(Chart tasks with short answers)
==================================================
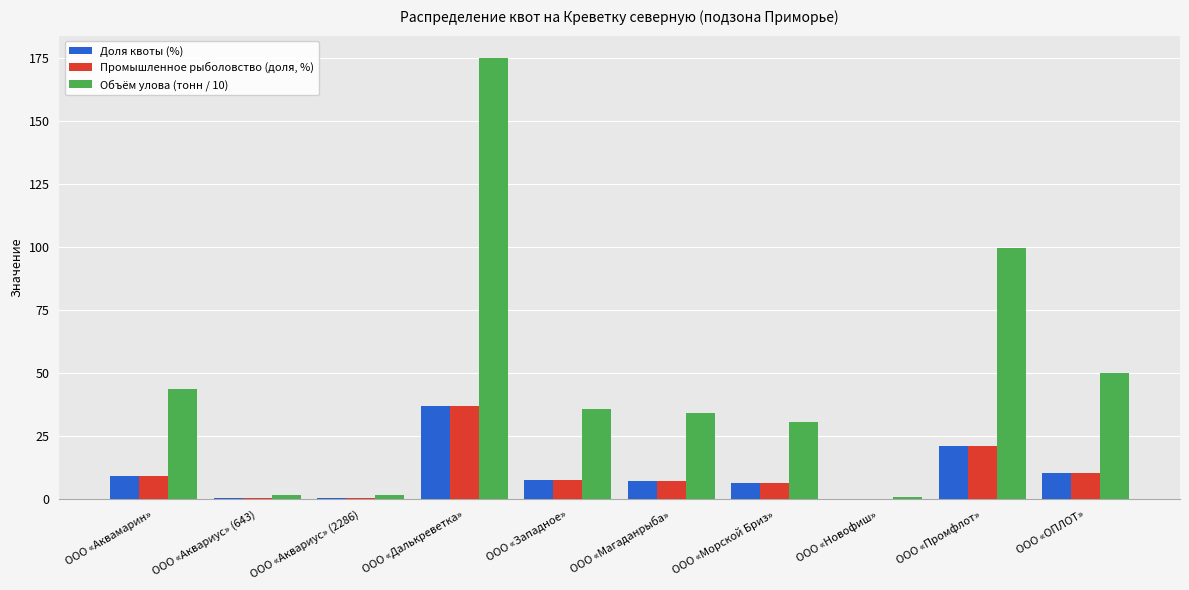

Between ООО «Аквамарин» and ООО «Далькреветка», which series saw the biggest shift?

Объём улова (тонн / 10)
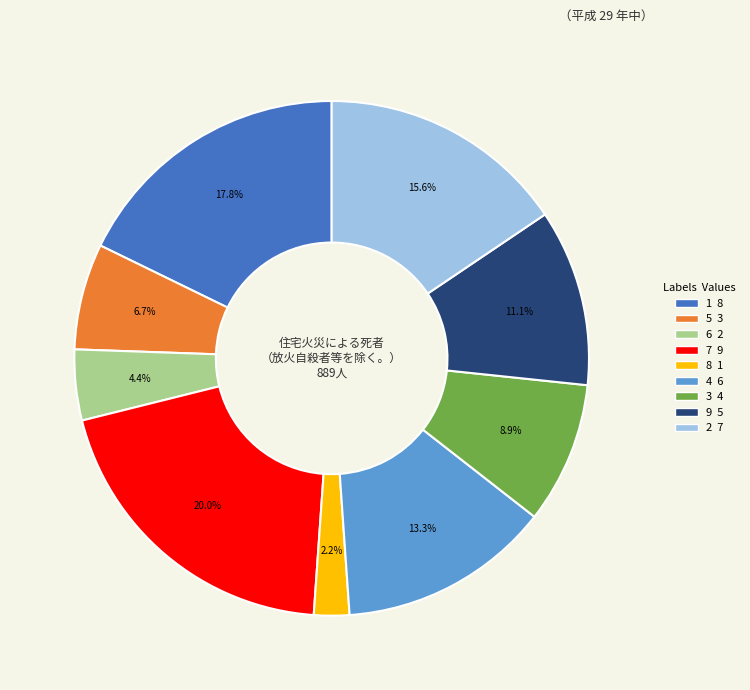

What is the total percentage of 5 and 3?

15.6%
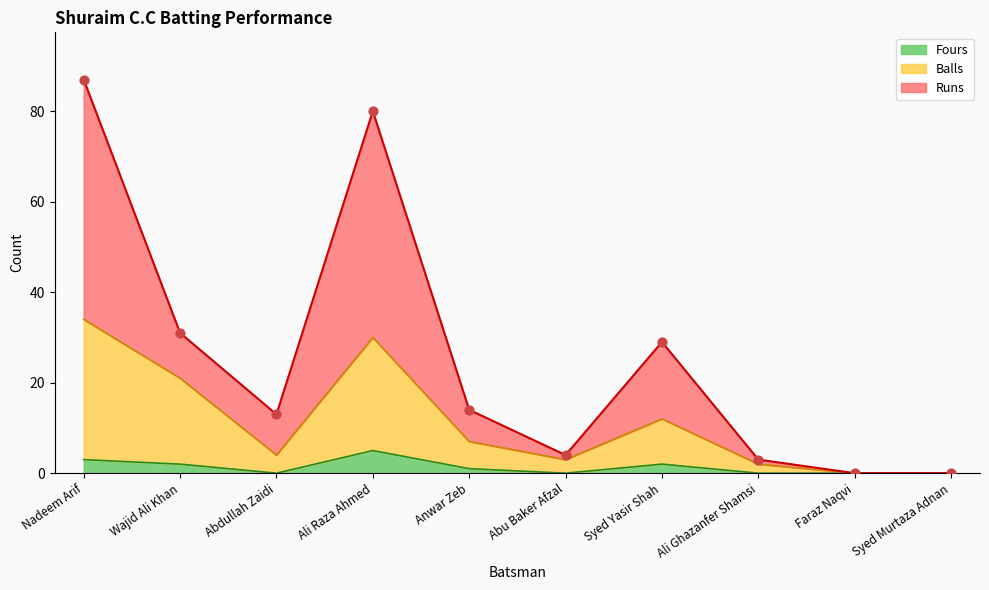

What is the total value across all series at Syed Yasir Shah?

43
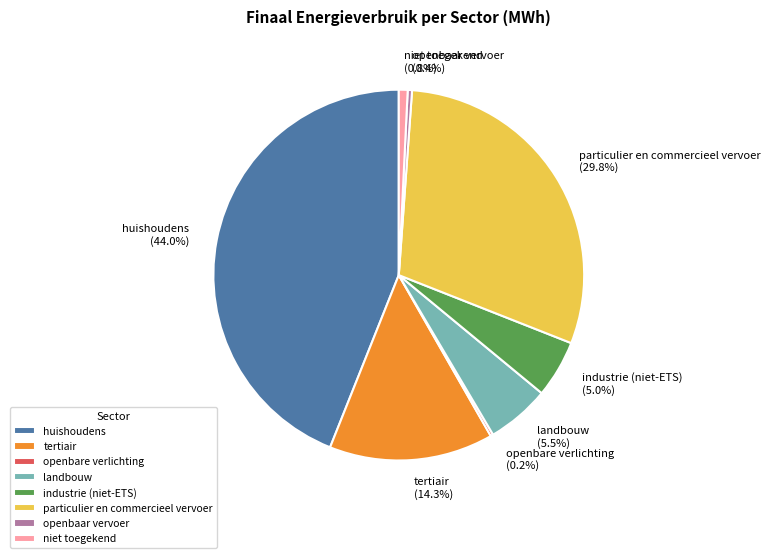

Between particulier en commercieel vervoer and industrie (niet-ETS), which is larger?

particulier en commercieel vervoer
==================================================
## WHAT NEEDS TO BE DONE
Copy every record above word for word, leaving out the pictures.

## EXERCISE ANSWER
Between ООО «Аквамарин» and ООО «Далькреветка», which series saw the biggest shift?

Объём улова (тонн / 10)

What is the total percentage of 5 and 3?

15.6%

What is the total value across all series at Syed Yasir Shah?

43

Between particulier en commercieel vervoer and industrie (niet-ETS), which is larger?

particulier en commercieel vervoer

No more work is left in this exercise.